| Given passage |
________________________

UCLA Researchers Develop Low-Cost Processing Method For CIGS-Based Solar Cells

July 09, 2009 by Jeff Shepard

Researchers at UCLA (University of California Los Angeles) claim that they have developed a low-cost solution processing method for CIGS(Copper-Indium-Gallium-Selenide)-based solar cells. In a new study published in the journal Thin Solid Films, Yang Yang, a professor in the school’s Department of Materials Science and Engineering, and his research team show how they have developed a low-cost solution for their copper-indium-diselenide (CIS) solar cells that has the potential to be used for large-scale production.

The published study notes a conversion efficiency of 7.5% for the CIS thin-film solar cell developed by the researchers, but they have since improved the efficiency to 9.13% in the lab. "We started this process 16 months ago from ground zero," said Yang, also a member of the California NanoSystems Institute, where some of the work is being done. "We spent three to four months getting the material to reach 1%, and today it’s around 9%."

________________________

| Supplied data |
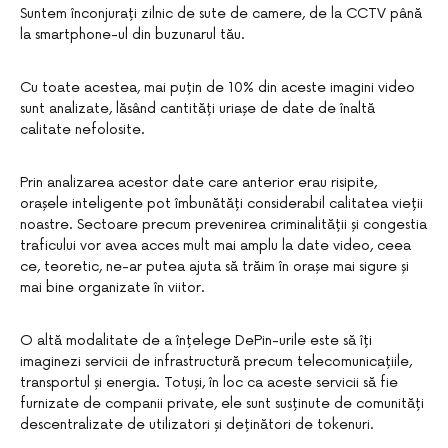
Suntem înconjurați zilnic de sute de camere, de la CCTV până
la smartphone-ul din buzunarul tău.
Cu toate acestea, mai puțin de 10% din aceste imagini video
sunt analizate, lăsând cantități uriașe de date de înaltă
calitate nefolosite.
Prin analizarea acestor date care anterior erau risipite,
orașele inteligente pot îmbunătăți considerabil calitatea vieții
noastre. Sectoare precum prevenirea criminalității și congestia
traficului vor avea acces mult mai amplu la date video, ceea
ce, teoretic, ne-ar putea ajuta să trăim în orașe mai sigure și
mai bine organizate în viitor.
O altă modalitate de a înțelege DePin-urile este să îți
imaginezi servicii de infrastructură precum telecomunicațiile,
transportul și energia. Totuși, în loc ca aceste servicii să fie
furnizate de companii private, ele sunt susținute de comunități
descentralizate de utilizatori și deținători de tokenuri.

________________________

| Exercise tasks |
1. Can you edit the stretch of the UCLA solar cell article from "Researchers at UCLA" through "for large-scale production.", replacing "research team" with "laboratory group"?
2. Would you proceed with the UCLA solar cell article, picking up after its final sentence?

| Answers to this exercise |
1.
Researchers at UCLA (University of California Los Angeles) claim that they have developed a low-cost solution processing method for CIGS(Copper-Indium-Gallium-Selenide)-based solar cells. In a new study published in the journal Thin Solid Films, Yang Yang, a professor in the school’s Department of Materials Science and Engineering, and his laboratory group show how they have developed a low-cost solution for their copper-indium-diselenide (CIS) solar cells that has the potential to be used for large-scale production.

2.
The CIS material created by Yang’s team does not need to go through the vacuum evaporation process. The simple process involves dissolving the material into a liquid, then it is applied and baked. To prepare the solution, Yang’s team used hydrazine as the solvent to dissolve copper sulfide and indium selenide in order to form the constituents for the material. In solar cells, the "absorber layer" (either copper-indium-diselenide or CIGS) itself is said to be the most critical to performance and the most difficult to control. According to the researchers, this layer, which is in solution form, can be easily painted or coated evenly onto a surface and baked.

The team states that its goal is to reach an efficiency level of 15-20%. Yang estimates that it will take three to four years before the material is ready for commercialization. "As we continue to work on enhancing the performance and efficiency of the solar cells, we also look forward to opportunities to collaborate with industry in order to develop this technology further" he said.